In the face of plaintiffs' declared inability to bring in, or even ascertain, the indispensable parties, the trial court was under no duty to perform the idle act of ordering them brought in.

[6] No merit is seen in plaintiffs' contention that in a taxpayer's action brought under Code of Civil Procedure section 526a, they "had no standing" to bring in such parties, even though indispensable. It is the general rule that "all persons interested in a suit ought to be parties to it, ..." (Reed v. Wing, 168 Cal. 706, 708 [144 P. 964].) Code of Civil Procedure section 379 provides that "Any person may be made a defendant who has or claims an interest in the controversy adverse to the plaintiff. ..." Those rules apply to taxpayers' actions. (See Reed v. Wing, supra; Irwin v. City of Manhattan Beach, supra, 227 Cal. App. 2d 634.)

Plaintiffs' argument that there is no risk that the City of San Jose might be subjected to liability to the general contractor and subcontractors since the "city would be excused from liability for breach of a contract whose performance is made impossible by operation of law," is irrelevant and unpersuasive. The rules relating to indispensable parties have their origin in the law's regard that equity and fair play be accorded persons whose interests would otherwise be jeopardized by a judgment obtained in their absence. Indeed, at least in the case at bench, the rules seem required by the constitutional mandates (1) that no one be deprived of property without due process of law (U.S. Const., 6th and 14th Amends.; Cal. Const., art I, § 13; and see McClure v. Donovan, 33 Cal. 2d 717, 725 [205 P.2d 17]), and (2) that "No ... law impairing the obligation of contracts shall ever be passed." (Cal. Const., art. I, § 16; and see U.S. Const., art. I, § 10, par. 1.)

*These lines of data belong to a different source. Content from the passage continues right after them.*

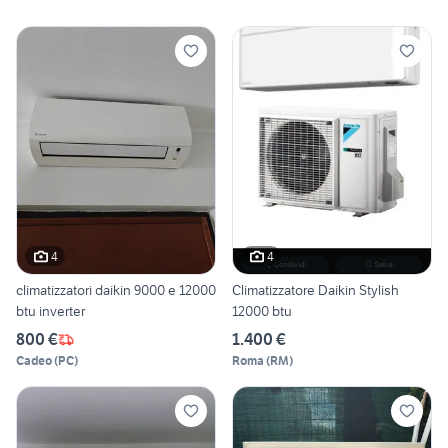
4
4
climatizzatori daikin 9000 e 12000
Climatizzatore Daikin Stylish
btu inverter
12000 btu
800 €
1.400 €
Cadeo
(
PC
)
Roma
(
RM
)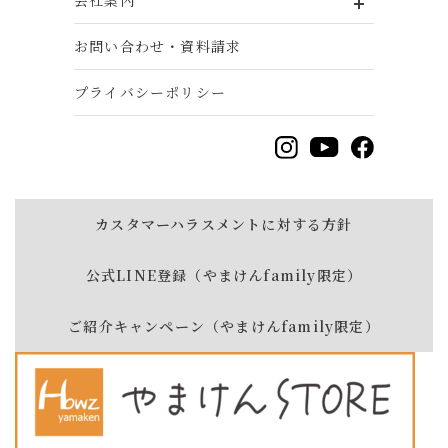
お問い合わせ・資料請求
プライバシーポリシー
カスタマーハラスメントに対する方針
公式LINE登録（やまけんfamily限定）
ご紹介キャンペーン（やまけんfamily限定）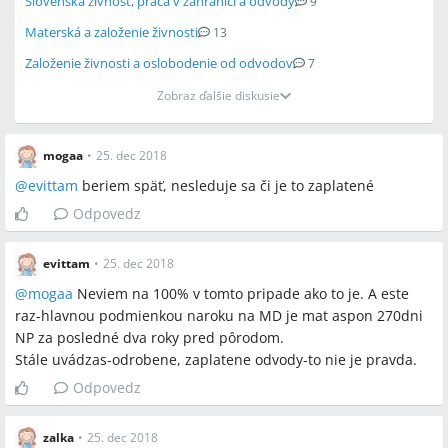
Slovenská živnosť, práca v zahraničí a odvody
9
Materská a založenie živnosti
13
Založenie živnosti a oslobodenie od odvodov
7
Zobraz ďalšie diskusie
mogaa
•
25. dec 2018
@
evittam
beriem späť, nesleduje sa či je to zaplatené
Odpovedz
evittam
•
25. dec 2018
@
mogaa
Neviem na 100% v tomto pripade ako to je. A este
raz-hlavnou podmienkou naroku na MD je mat aspon 270dni
NP za posledné dva roky pred pôrodom.
Stále uvádzas-odrobene, zaplatene odvody-to nie je pravda.
Odpovedz
zalka
•
25. dec 2018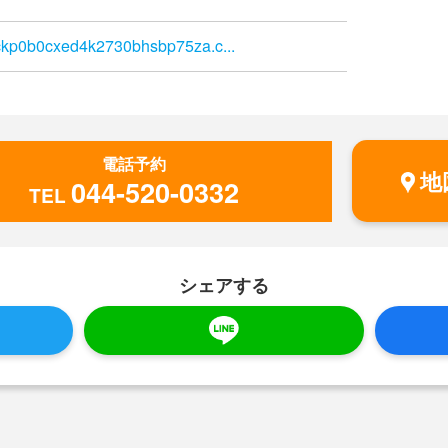
wckp0b0cxed4k2730bhsbp75za.c...
電話予約
地
044-520-0332
TEL
シェアする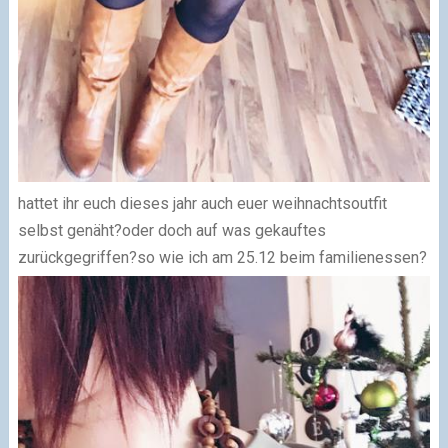
hattet ihr euch dieses jahr auch euer weihnachtsoutfit
selbst genäht?oder doch auf was gekauftes
zurückgegriffen?so wie ich am 25.12 beim familienessen?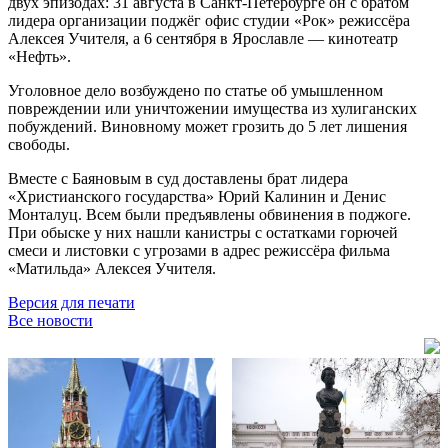
двух эпизодах: 31 августа в Санкт-Петербурге он с братом
лидера организации поджёг офис студии «Рок» режиссёра
Алексея Учителя, а 6 сентября в Ярославле — кинотеатр
«Нефть».
Уголовное дело возбуждено по статье об умышленном
повреждении или уничтожении имущества из хулиганских
побуждений. Виновному может грозить до 5 лет лишения
свободы.
Вместе с Баяновым в суд доставлены брат лидера
«Христианского государства» Юрий Калинин и Денис
Монталуц. Всем были предъявлены обвинения в поджоге.
При обыске у них нашли канистры с остатками горючей
смеси и листовки с угрозами в адрес режиссёра фильма
«Матильда» Алексея Учителя.
Версия для печати
Все новости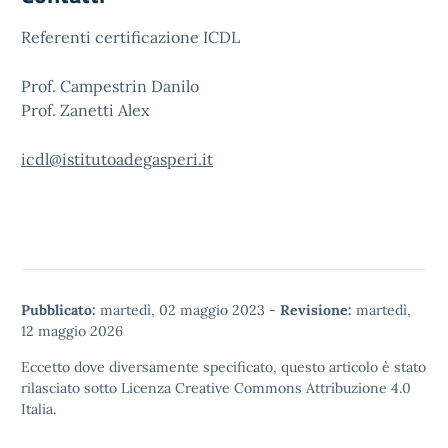
Referenti certificazione ICDL
Prof. Campestrin Danilo
Prof. Zanetti Alex
icdl@istitutoadegasperi.it
Pubblicato:
martedì, 02 maggio 2023
-
Revisione:
martedì,
12 maggio 2026
Eccetto dove diversamente specificato, questo articolo è stato
rilasciato sotto
Licenza Creative Commons Attribuzione 4.0
Italia.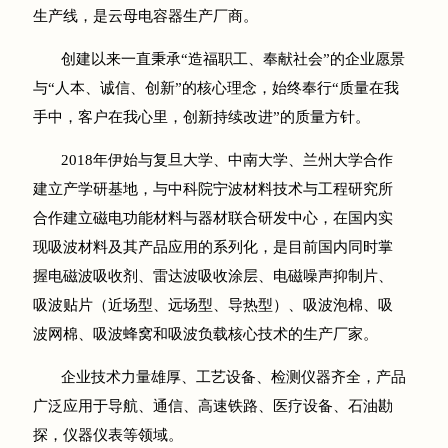
生产线，是云母电容器生产厂商。
创建以来一直秉承“造福职工、奉献社会”的企业愿景
与“人本、诚信、创新”的核心理念，始终奉行“质量在我
手中，客户在我心里，创新持续改进”的质量方针。
2018年伊始与复旦大学、中南大学、兰州大学合作
建立产学研基地，与中科院宁波材料技术与工程研究所
合作建立磁电功能材料与器材联合研发中心，在国内实
现吸波材料及其产品应用的系列化，是目前国内同时掌
握电磁波吸收剂、雷达波吸收涂层、电磁噪声抑制片、
吸波贴片（近场型、远场型、导热型）、吸波泡棉、吸
波网棉、吸波蜂窝和吸波负载核心技术的生产厂家。
企业技术力量雄厚、工艺设备、检测仪器齐全，产品
广泛应用于导航、通信、高速铁路、医疗设备、石油勘
探，仪器仪表等领域。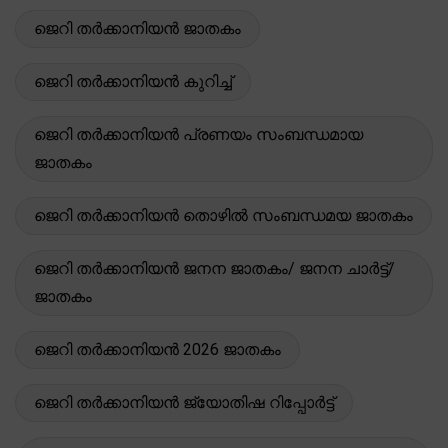
ജെറി തർക്കാനിയൻ ജാതകം
ജെറി തർക്കാനിയൻ കുറിച്ച്
ജെറി തർക്കാനിയൻ പ്രണയം സംബന്ധമായ
ജാതകം
ജെറി തർക്കാനിയൻ തൊഴിൽ സംബന്ധമയ ജാതകം
ജെറി തർക്കാനിയൻ ജനന ജാതകം/ ജനന ചാർട്ട്/
ജാതകം
ജെറി തർക്കാനിയൻ 2026 ജാതകം
ജെറി തർക്കാനിയൻ ജ്യോതിഷ റിപ്പോർട്ട്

Finally, plaintiffs point to the case of Ethridge v. Rhodes, 268 F. Supp. 83, concerning a class action for an injunction directed only against certain state officials. The officials were enjoined from entering into building construction contracts with "any persons who are bound by any agreement, or otherwise, to secure their labor force exclusively or primarily from any organization or source that does not supply or refer laborers and craftsmen without regard to race, color, or membership in a labor union; ..." (P. 89.) It is noted that in Ethridge v. Rhodes, supra, no issue of "indispensable parties" was raised or considered or resolved; under well-known appellate principles the case is "not authority for propositions not considered." (Fricker v. Uddo & Taormina Co., 48 Cal. 2d 696, 701 [312 P.2d 1085]; Fairchild v. Adams, 170 Cal. App. 2d 10, 15 [338 P.2d 191].) The Ethridge [21 Cal. App. 3d 136] v. Rhodes court carefully avoided adjudicating the interests of parties not before it, while here such an adjudication is essential to the only relief sought by plaintiffs. The district court's ruling went no further than to direct the subject state officials to desist from contracting with persons involved in unlawful and discriminatory labor practices or agreements.

From the foregoing it appears that the orders sustaining defendants' general demurrers to the amended complaint, and the ensuing judgment of dismissal, were without error.

It becomes unnecessary to resolve the remaining contentions of the parties to this appeal.

The judgments of dismissal are affirmed. The purported appeals from orders sustaining defendants' demurrers without leave to amend are dismissed.

Molinari, P. J., and Sims, J., concurred.